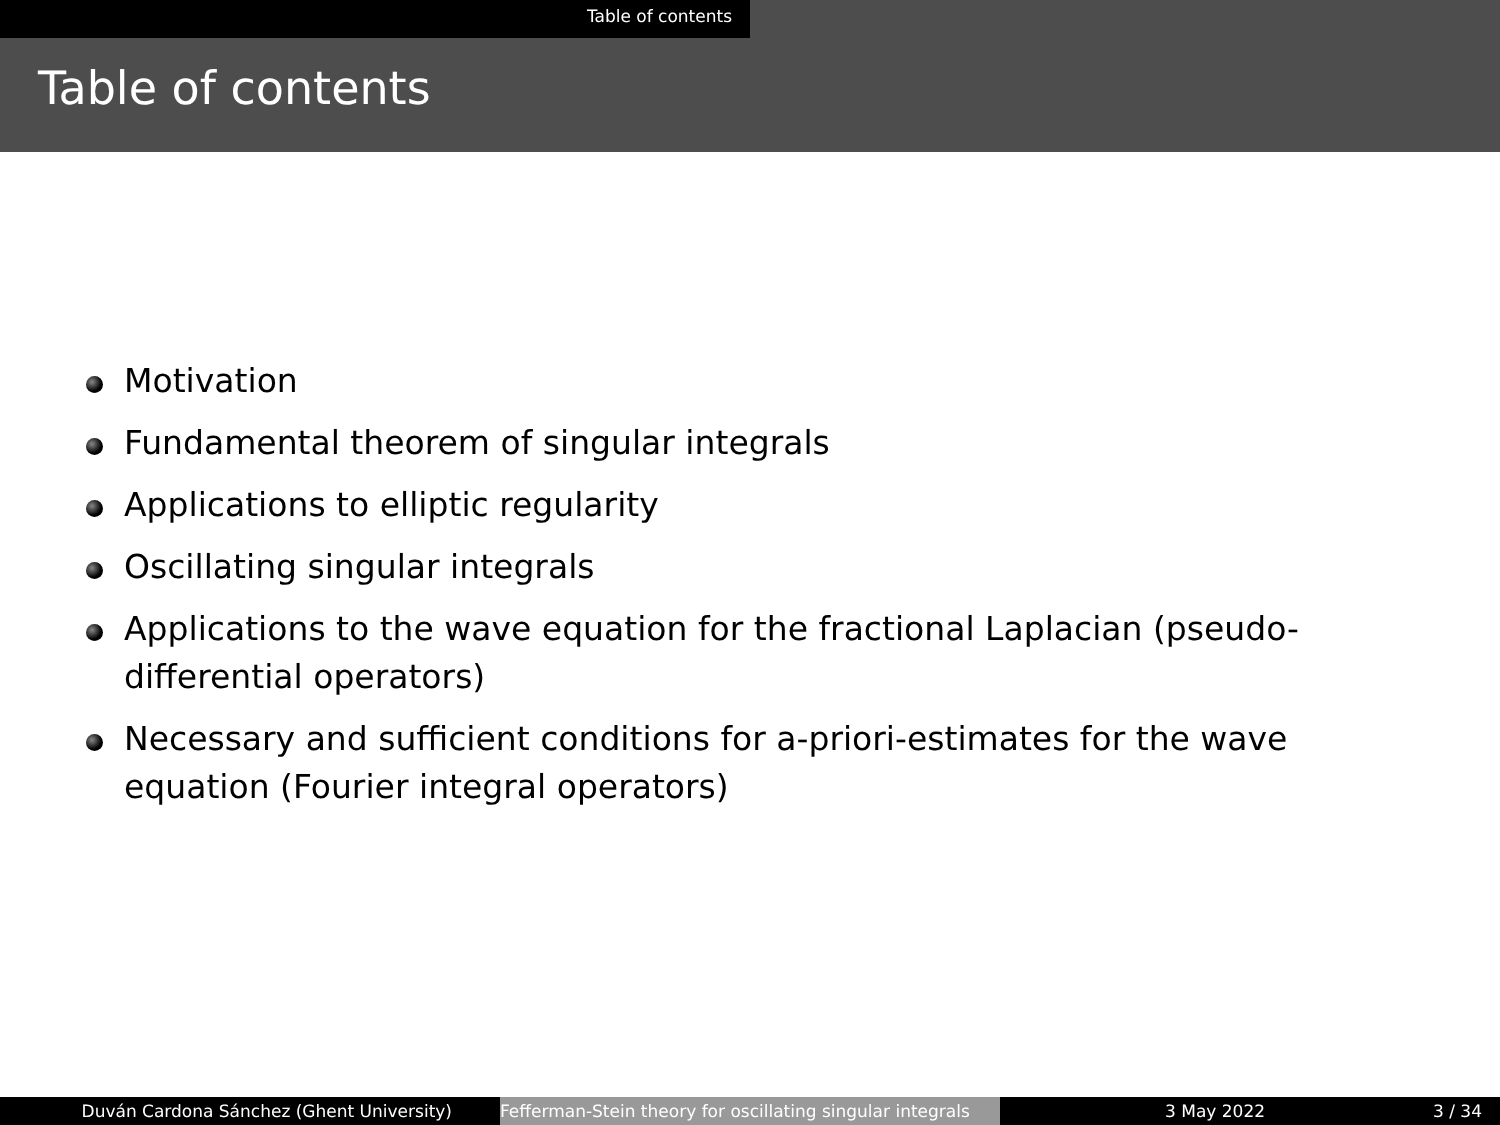Table of contents
Table of contents
Motivation
Fundamental theorem of singular integrals
Applications to elliptic regularity
Oscillating singular integrals
Applications to the wave equation for the fractional Laplacian (pseudo-differential operators)
Necessary and sufficient conditions for a-priori-estimates for the wave equation (Fourier integral operators)
Duván Cardona Sánchez (Ghent University) Fefferman-Stein theory for oscillating singular integrals
3 May 2022 3 / 34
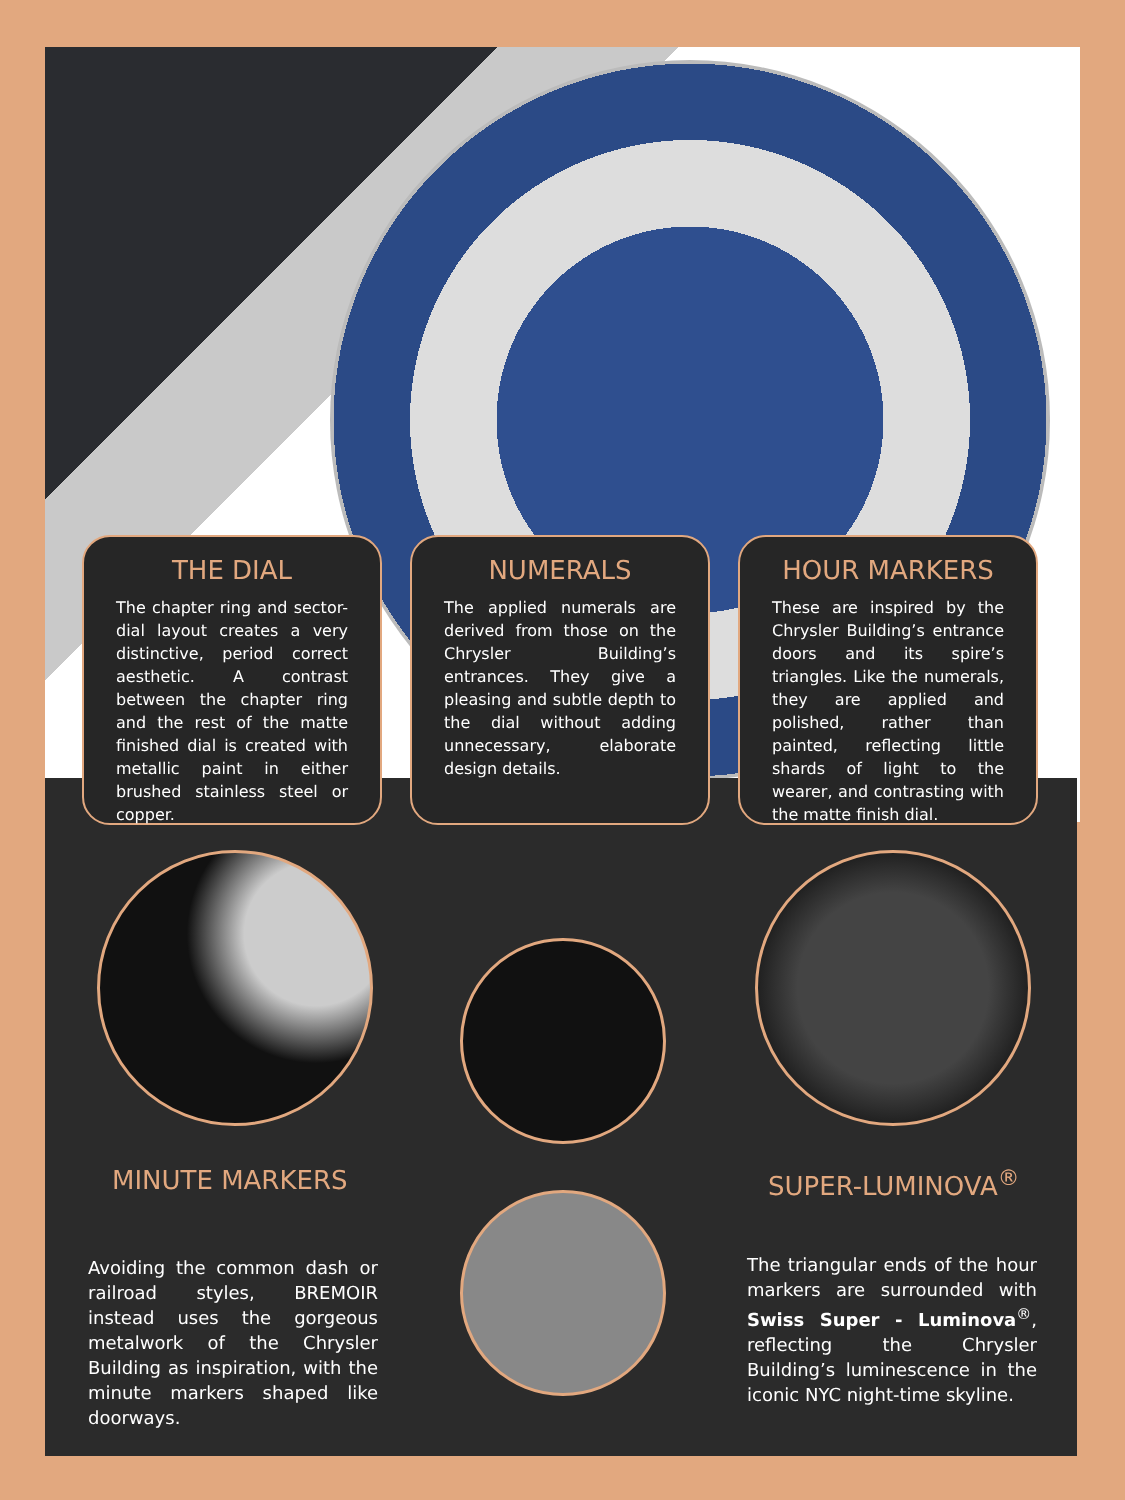THE DIAL
The chapter ring and sector-dial layout creates a very distinctive, period correct aesthetic. A contrast between the chapter ring and the rest of the matte finished dial is created with metallic paint in either brushed stainless steel or copper.
NUMERALS
The applied numerals are derived from those on the Chrysler Building’s entrances. They give a pleasing and subtle depth to the dial without adding unnecessary, elaborate design details.
HOUR MARKERS
These are inspired by the Chrysler Building’s entrance doors and its spire’s triangles. Like the numerals, they are applied and polished, rather than painted, reflecting little shards of light to the wearer, and contrasting with the matte finish dial.
MINUTE MARKERS
Avoiding the common dash or railroad styles, BREMOIR instead uses the gorgeous metalwork of the Chrysler Building as inspiration, with the minute markers shaped like doorways.
SUPER-LUMINOVA<sup>®</sup>
The triangular ends of the hour markers are surrounded with Swiss Super - Luminova<sup>®</sup>, reflecting the Chrysler Building’s luminescence in the iconic NYC night-time skyline.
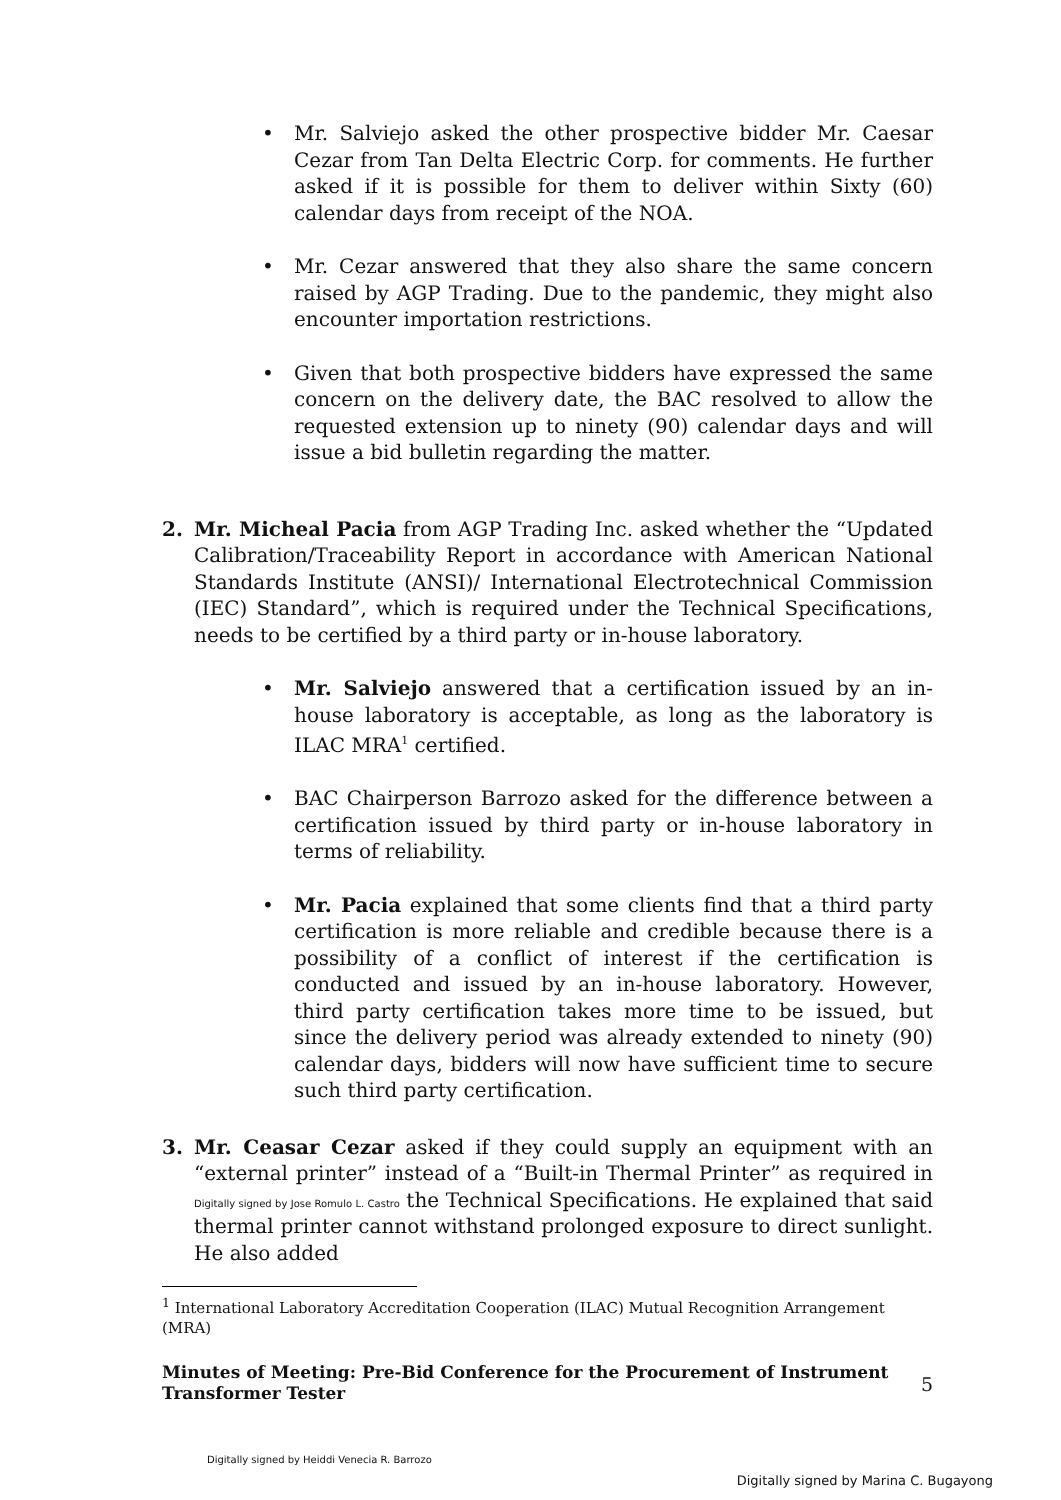• Mr. Salviejo asked the other prospective bidder Mr. Caesar Cezar from Tan Delta Electric Corp. for comments. He further asked if it is possible for them to deliver within Sixty (60) calendar days from receipt of the NOA.
• Mr. Cezar answered that they also share the same concern raised by AGP Trading. Due to the pandemic, they might also encounter importation restrictions.
• Given that both prospective bidders have expressed the same concern on the delivery date, the BAC resolved to allow the requested extension up to ninety (90) calendar days and will issue a bid bulletin regarding the matter.
2. Mr. Micheal Pacia from AGP Trading Inc. asked whether the “Updated Calibration/Traceability Report in accordance with American National Standards Institute (ANSI)/ International Electrotechnical Commission (IEC) Standard”, which is required under the Technical Specifications, needs to be certified by a third party or in-house laboratory.
• Mr. Salviejo answered that a certification issued by an in-house laboratory is acceptable, as long as the laboratory is ILAC MRA<sup>1</sup> certified.
• BAC Chairperson Barrozo asked for the difference between a certification issued by third party or in-house laboratory in terms of reliability.
• Mr. Pacia explained that some clients find that a third party certification is more reliable and credible because there is a possibility of a conflict of interest if the certification is conducted and issued by an in-house laboratory. However, third party certification takes more time to be issued, but since the delivery period was already extended to ninety (90) calendar days, bidders will now have sufficient time to secure such third party certification.
3. Mr. Ceasar Cezar asked if they could supply an equipment with an “external printer” instead of a “Built-in Thermal Printer” as required in Digitally signed by Jose Romulo L. Castro the Technical Specifications. He explained that said thermal printer cannot withstand prolonged exposure to direct sunlight. He also added
<sup>1</sup> International Laboratory Accreditation Cooperation (ILAC) Mutual Recognition Arrangement (MRA)
Minutes of Meeting: Pre-Bid Conference for the Procurement of Instrument Transformer Tester
5
Digitally signed by Heiddi Venecia R. Barrozo
Digitally signed by Marina C. Bugayong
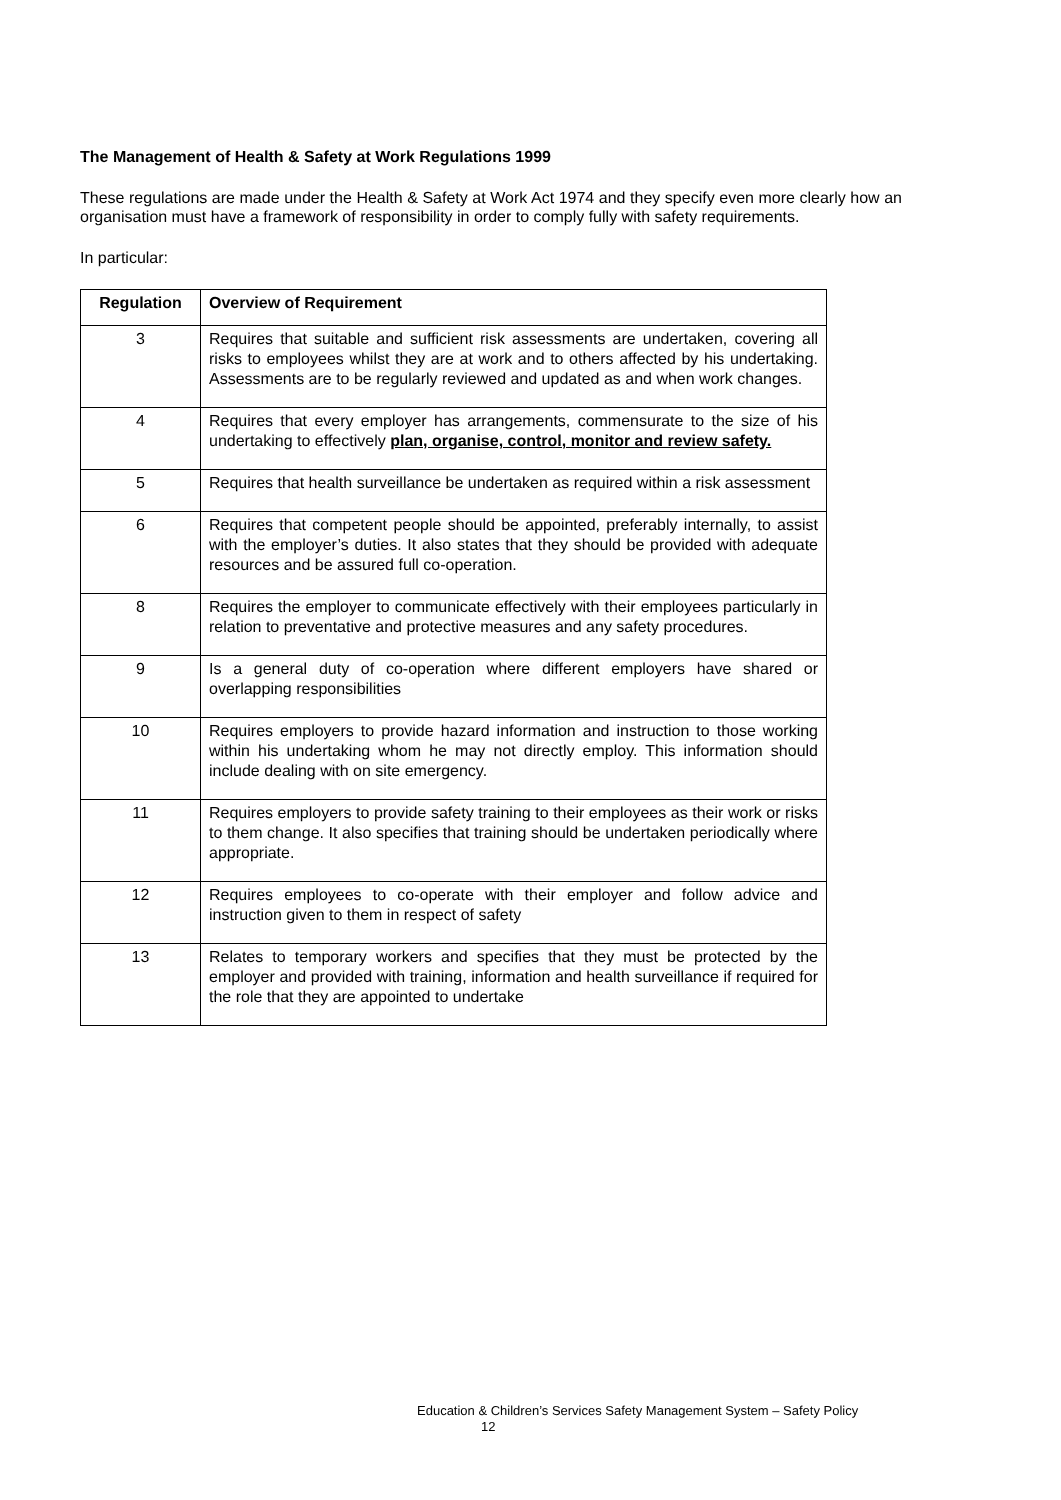The Management of Health & Safety at Work Regulations 1999
These regulations are made under the Health & Safety at Work Act 1974 and they specify even more clearly how an organisation must have a framework of responsibility in order to comply fully with safety requirements.
In particular:
| Regulation | Overview of Requirement |
| --- | --- |
| 3 | Requires that suitable and sufficient risk assessments are undertaken, covering all risks to employees whilst they are at work and to others affected by his undertaking. Assessments are to be regularly reviewed and updated as and when work changes. |
| 4 | Requires that every employer has arrangements, commensurate to the size of his undertaking to effectively plan, organise, control, monitor and review safety. |
| 5 | Requires that health surveillance be undertaken as required within a risk assessment |
| 6 | Requires that competent people should be appointed, preferably internally, to assist with the employer’s duties. It also states that they should be provided with adequate resources and be assured full co-operation. |
| 8 | Requires the employer to communicate effectively with their employees particularly in relation to preventative and protective measures and any safety procedures. |
| 9 | Is a general duty of co-operation where different employers have shared or overlapping responsibilities |
| 10 | Requires employers to provide hazard information and instruction to those working within his undertaking whom he may not directly employ. This information should include dealing with on site emergency. |
| 11 | Requires employers to provide safety training to their employees as their work or risks to them change. It also specifies that training should be undertaken periodically where appropriate. |
| 12 | Requires employees to co-operate with their employer and follow advice and instruction given to them in respect of safety |
| 13 | Relates to temporary workers and specifies that they must be protected by the employer and provided with training, information and health surveillance if required for the role that they are appointed to undertake |
Education & Children’s Services Safety Management System – Safety Policy
12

▬▬▬

Print, without alteration, only the lines above between the one holding "work changes. |" and the one holding "site emergency. |", inclusive.

ANSWER SPACE
| 3 | Requires that suitable and sufficient risk assessments are undertaken, covering all risks to employees whilst they are at work and to others affected by his undertaking. Assessments are to be regularly reviewed and updated as and when work changes. |
| 4 | Requires that every employer has arrangements, commensurate to the size of his undertaking to effectively plan, organise, control, monitor and review safety. |
| 5 | Requires that health surveillance be undertaken as required within a risk assessment |
| 6 | Requires that competent people should be appointed, preferably internally, to assist with the employer’s duties. It also states that they should be provided with adequate resources and be assured full co-operation. |
| 8 | Requires the employer to communicate effectively with their employees particularly in relation to preventative and protective measures and any safety procedures. |
| 9 | Is a general duty of co-operation where different employers have shared or overlapping responsibilities |
| 10 | Requires employers to provide hazard information and instruction to those working within his undertaking whom he may not directly employ. This information should include dealing with on site emergency. |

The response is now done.